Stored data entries
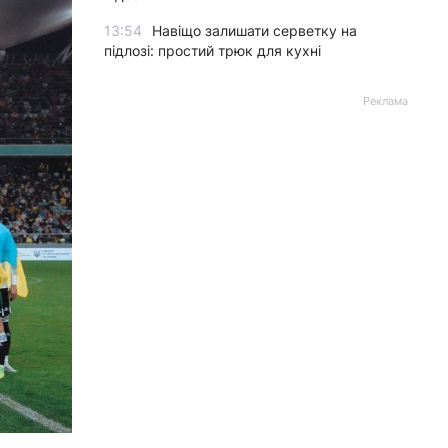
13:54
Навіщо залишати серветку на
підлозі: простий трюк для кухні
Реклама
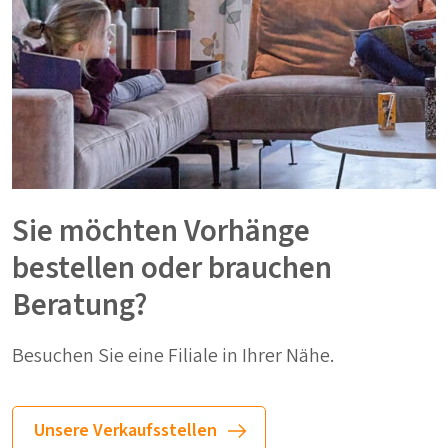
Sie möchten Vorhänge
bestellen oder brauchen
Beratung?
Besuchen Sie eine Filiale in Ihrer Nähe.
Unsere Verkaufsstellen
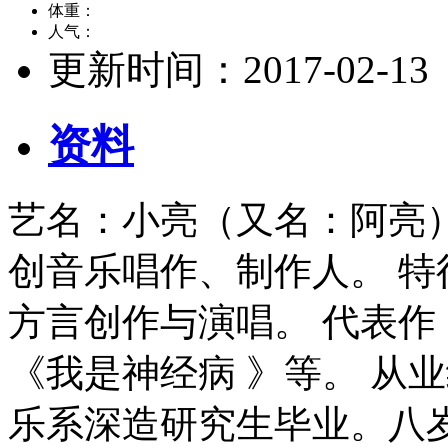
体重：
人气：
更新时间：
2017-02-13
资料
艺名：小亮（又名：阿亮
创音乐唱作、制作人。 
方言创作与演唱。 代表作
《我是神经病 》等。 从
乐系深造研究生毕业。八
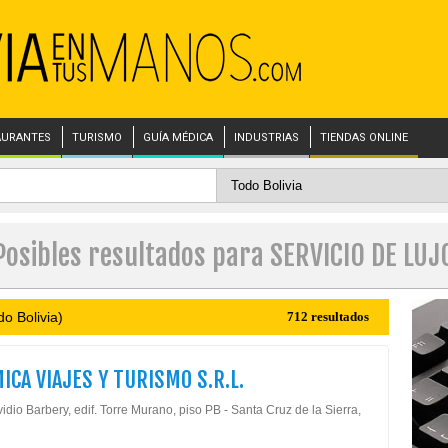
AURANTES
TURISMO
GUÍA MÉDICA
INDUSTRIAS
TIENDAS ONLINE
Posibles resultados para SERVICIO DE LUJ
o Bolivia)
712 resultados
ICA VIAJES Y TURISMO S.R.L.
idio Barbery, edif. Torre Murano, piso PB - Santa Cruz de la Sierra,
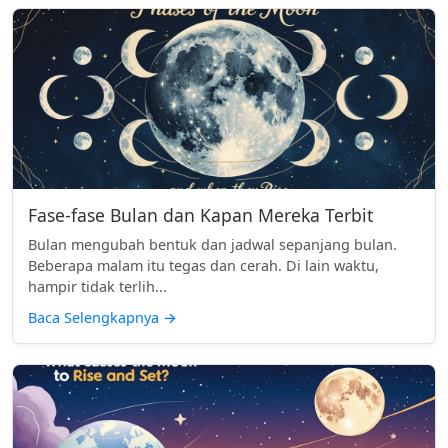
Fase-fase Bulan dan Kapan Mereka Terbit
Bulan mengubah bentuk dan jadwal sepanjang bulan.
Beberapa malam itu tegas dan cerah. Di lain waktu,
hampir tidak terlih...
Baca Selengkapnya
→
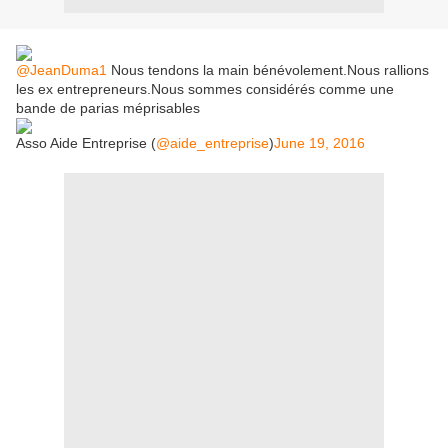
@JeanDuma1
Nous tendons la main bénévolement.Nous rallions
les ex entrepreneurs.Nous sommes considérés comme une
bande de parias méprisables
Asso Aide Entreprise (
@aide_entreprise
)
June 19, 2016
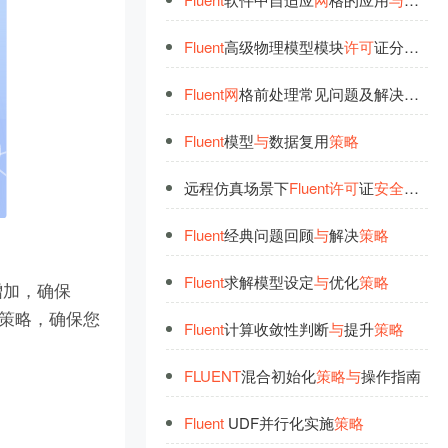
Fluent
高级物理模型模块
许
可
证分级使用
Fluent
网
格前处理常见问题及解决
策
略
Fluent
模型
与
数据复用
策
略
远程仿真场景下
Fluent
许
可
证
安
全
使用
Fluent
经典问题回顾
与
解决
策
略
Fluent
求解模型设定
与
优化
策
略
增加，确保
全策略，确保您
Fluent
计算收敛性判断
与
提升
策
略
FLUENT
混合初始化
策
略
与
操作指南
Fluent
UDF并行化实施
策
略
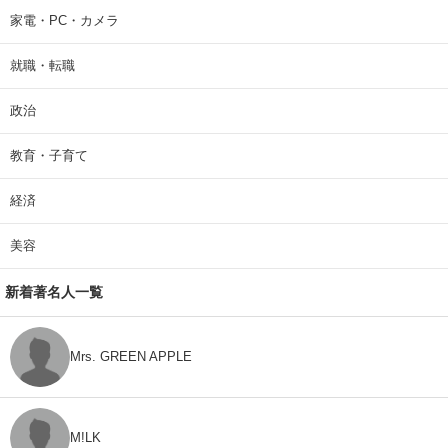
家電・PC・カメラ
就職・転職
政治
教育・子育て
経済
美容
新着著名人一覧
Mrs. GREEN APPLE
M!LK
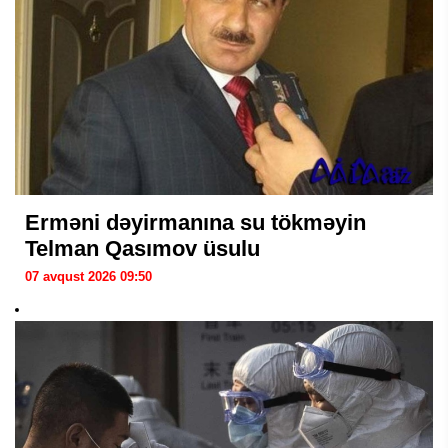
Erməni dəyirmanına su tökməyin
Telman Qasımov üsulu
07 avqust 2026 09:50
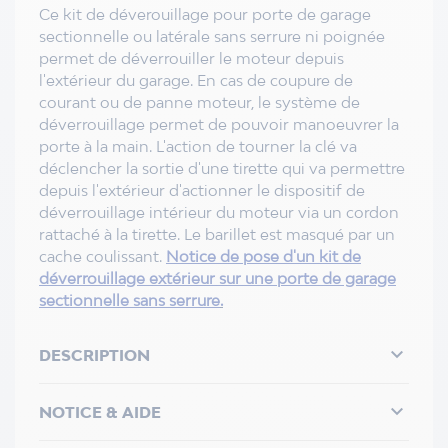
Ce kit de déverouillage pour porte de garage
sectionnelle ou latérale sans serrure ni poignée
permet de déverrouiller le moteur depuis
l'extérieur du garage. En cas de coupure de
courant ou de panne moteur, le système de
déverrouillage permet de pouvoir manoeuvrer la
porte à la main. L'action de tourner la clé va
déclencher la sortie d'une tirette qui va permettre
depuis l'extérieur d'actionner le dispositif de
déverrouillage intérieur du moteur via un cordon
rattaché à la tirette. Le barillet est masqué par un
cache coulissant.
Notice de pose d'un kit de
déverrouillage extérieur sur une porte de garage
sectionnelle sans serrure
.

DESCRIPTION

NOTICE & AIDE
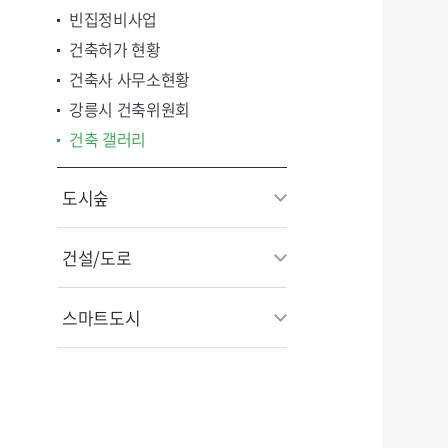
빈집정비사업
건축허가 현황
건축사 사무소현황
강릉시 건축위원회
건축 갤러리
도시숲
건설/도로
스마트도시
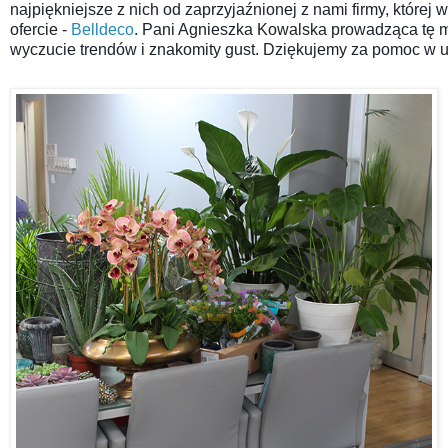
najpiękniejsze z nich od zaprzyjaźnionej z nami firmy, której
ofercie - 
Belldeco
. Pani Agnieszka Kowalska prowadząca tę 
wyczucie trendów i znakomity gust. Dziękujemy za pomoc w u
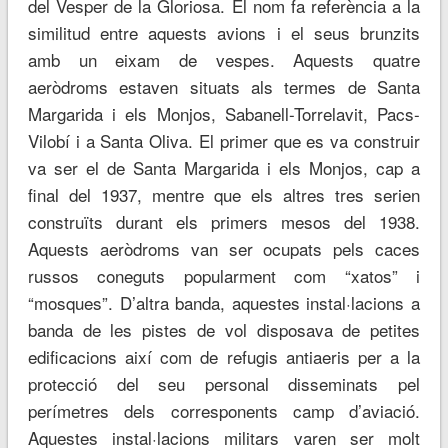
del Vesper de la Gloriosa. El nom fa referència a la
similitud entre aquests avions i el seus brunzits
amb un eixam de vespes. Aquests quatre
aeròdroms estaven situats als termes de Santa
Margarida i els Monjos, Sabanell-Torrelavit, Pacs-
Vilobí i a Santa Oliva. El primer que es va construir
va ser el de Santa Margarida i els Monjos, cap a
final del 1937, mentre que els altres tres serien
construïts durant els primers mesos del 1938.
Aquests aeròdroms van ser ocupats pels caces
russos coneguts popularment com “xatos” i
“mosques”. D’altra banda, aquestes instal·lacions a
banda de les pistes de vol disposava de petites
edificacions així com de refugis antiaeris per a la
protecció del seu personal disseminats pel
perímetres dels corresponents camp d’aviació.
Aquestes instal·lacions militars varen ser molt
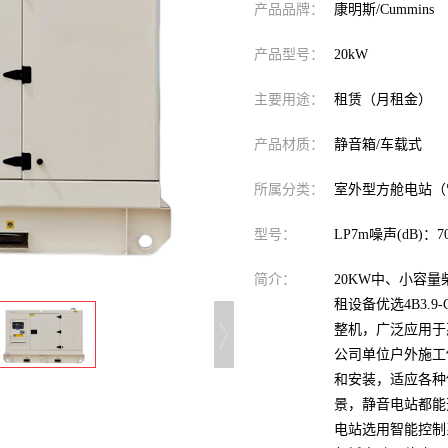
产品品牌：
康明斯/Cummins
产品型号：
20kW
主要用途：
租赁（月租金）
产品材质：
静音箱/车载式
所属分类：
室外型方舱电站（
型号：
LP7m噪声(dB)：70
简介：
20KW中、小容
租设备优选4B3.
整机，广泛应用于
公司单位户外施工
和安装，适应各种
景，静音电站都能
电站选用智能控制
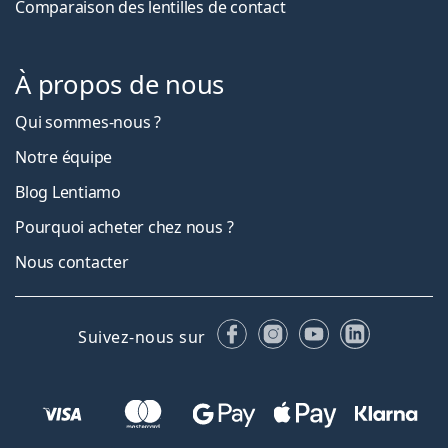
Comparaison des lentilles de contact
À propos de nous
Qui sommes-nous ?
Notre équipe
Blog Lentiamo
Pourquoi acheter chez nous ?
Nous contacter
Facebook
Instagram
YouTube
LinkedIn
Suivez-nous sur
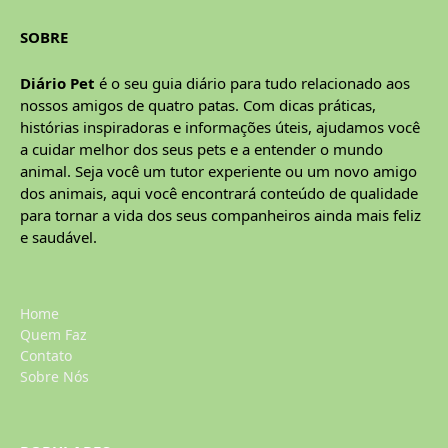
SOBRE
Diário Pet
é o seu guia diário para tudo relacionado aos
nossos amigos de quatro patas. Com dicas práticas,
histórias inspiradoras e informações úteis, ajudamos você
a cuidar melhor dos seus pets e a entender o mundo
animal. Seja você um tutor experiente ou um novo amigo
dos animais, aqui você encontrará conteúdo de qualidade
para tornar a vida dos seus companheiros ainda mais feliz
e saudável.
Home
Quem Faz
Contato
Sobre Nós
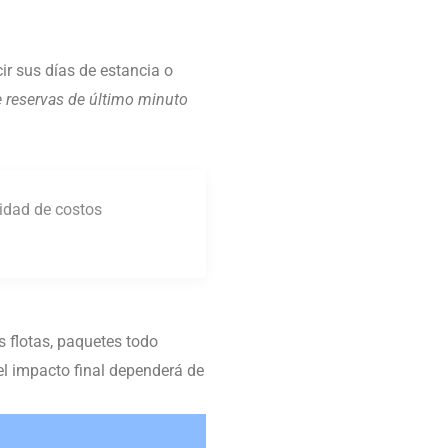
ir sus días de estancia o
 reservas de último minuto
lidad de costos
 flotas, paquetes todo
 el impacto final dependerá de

- **What is required**
Please write out every line from the one containing "del Vesper de" down through the last line above, keeping them exactly the same. Leave the pictures out of your answer.

- **Written solution**
del Vesper de la Gloriosa. El nom fa referència a la
similitud entre aquests avions i el seus brunzits
amb un eixam de vespes. Aquests quatre
aeròdroms estaven situats als termes de Santa
Margarida i els Monjos, Sabanell-Torrelavit, Pacs-
Vilobí i a Santa Oliva. El primer que es va construir
va ser el de Santa Margarida i els Monjos, cap a
final del 1937, mentre que els altres tres serien
construïts durant els primers mesos del 1938.
Aquests aeròdroms van ser ocupats pels caces
russos coneguts popularment com “xatos” i
“mosques”. D’altra banda, aquestes instal·lacions a
banda de les pistes de vol disposava de petites
edificacions així com de refugis antiaeris per a la
protecció del seu personal disseminats pel
perímetres dels corresponents camp d’aviació.
Aquestes instal·lacions militars varen ser molt
产品品牌：
康明斯/Cummins
产品型号：
20kW
主要用途：
租赁（月租金）
产品材质：
静音箱/车载式
所属分类：
室外型方舱电站（
型号：
LP7m噪声(dB)：70
简介：
20KW中、小容
租设备优选4B3.
整机，广泛应用于
公司单位户外施工
和安装，适应各种
景，静音电站都能
电站选用智能控制
Comparaison des lentilles de contact
À propos de nous
Qui sommes-nous ?
Notre équipe
Blog Lentiamo
Pourquoi acheter chez nous ?
Nous contacter
Facebook
Instagram
YouTube
LinkedIn
Suivez-nous sur
SOBRE
Diário Pet
é o seu guia diário para tudo relacionado aos
nossos amigos de quatro patas. Com dicas práticas,
histórias inspiradoras e informações úteis, ajudamos você
a cuidar melhor dos seus pets e a entender o mundo
animal. Seja você um tutor experiente ou um novo amigo
dos animais, aqui você encontrará conteúdo de qualidade
para tornar a vida dos seus companheiros ainda mais feliz
e saudável.
Home
Quem Faz
Contato
Sobre Nós
ir sus días de estancia o
 reservas de último minuto
lidad de costos
 flotas, paquetes todo
 el impacto final dependerá de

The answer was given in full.